South African actress Alice Krige was cast for “First Contact” to play the Borg Queen. Her performance certainly impacted the character. According to Krige, when she arrived on set in her costume for the first time, the crew “gasped,” and she simply “channeled” the character. While she was the first Borg Queen, she took a break from the role, allowing another actress (Susanna Thompson) to fill her shoes. Krige returned to the part for “Star Trek: Voyager” episode “Endgame.”
A veteran actress in her own right, Susanna Thompson became the Borg Queen for the episodes “Dark Frontier,” “Unimatrix Zero,” and “Unimatrix Zero, Part II.” Thompson actually tried out for the original role of the Borg Queen for “First Contact” but lost out to Krige. She appeared in three other episodes of Trek, most notably, the memorable and controversial “Rejoined.” This DS9 story featured Dax and Kahn, who were married as symbionts with their previous hosts.
Thanks to recent reports and releases, fans know that Annie Wersching will bring the Borg Queen back to life in Season 2 of “Star Trek: Picard.” She is a veteran of such shows as “24,” “Bosch,” “Castle,” “Dallas,” “General Hospital,” “Timeless,” “The Vampire Diaries,” and “Star Trek: Enterprise.” Wersching appeared on a 2002 episode called “Oasis” and fell in love with Trip Tucker.
Yes!
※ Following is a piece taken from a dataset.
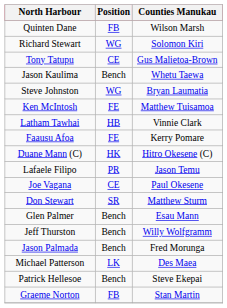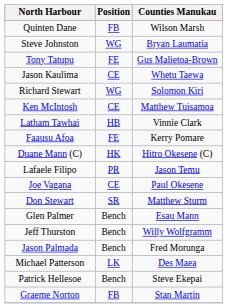rows swapped: Steve Johnston <-> Richard Stewart
Tony Tatupu | Position: CE -> FE
Jason Kaulima | Position: Bench -> CE
Ken McIntosh | Position: FE -> CE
That Cher! The iconic musical superstar who has been in the public eye since the 1970s was a name that producers thought could nail the role of the Borg Queen. Many fans think of Cher as just a singer. Still, she’s also an accomplished actress and won an Academy Award for her role in the comedy “Moonstruck” in 1988.
Thanks to an interview appearing in The Hollywood Reporter, we now know that Cher was considered to play the part. Ultimately, the job went to Krige, which was a good choice, according to “First Contact” makeup artist Scott Wheeler.
“That character would not have worked without Alice playing the role,” Wheeler told The Hollywood Reporter. “They were talking about Cher playing the role. And no offense to Cher, she’s had some great moments, but it would have been so gimmicky, and I doubt she would have been willing to sit through the 4 1/2-hour makeup we were putting on Alice.”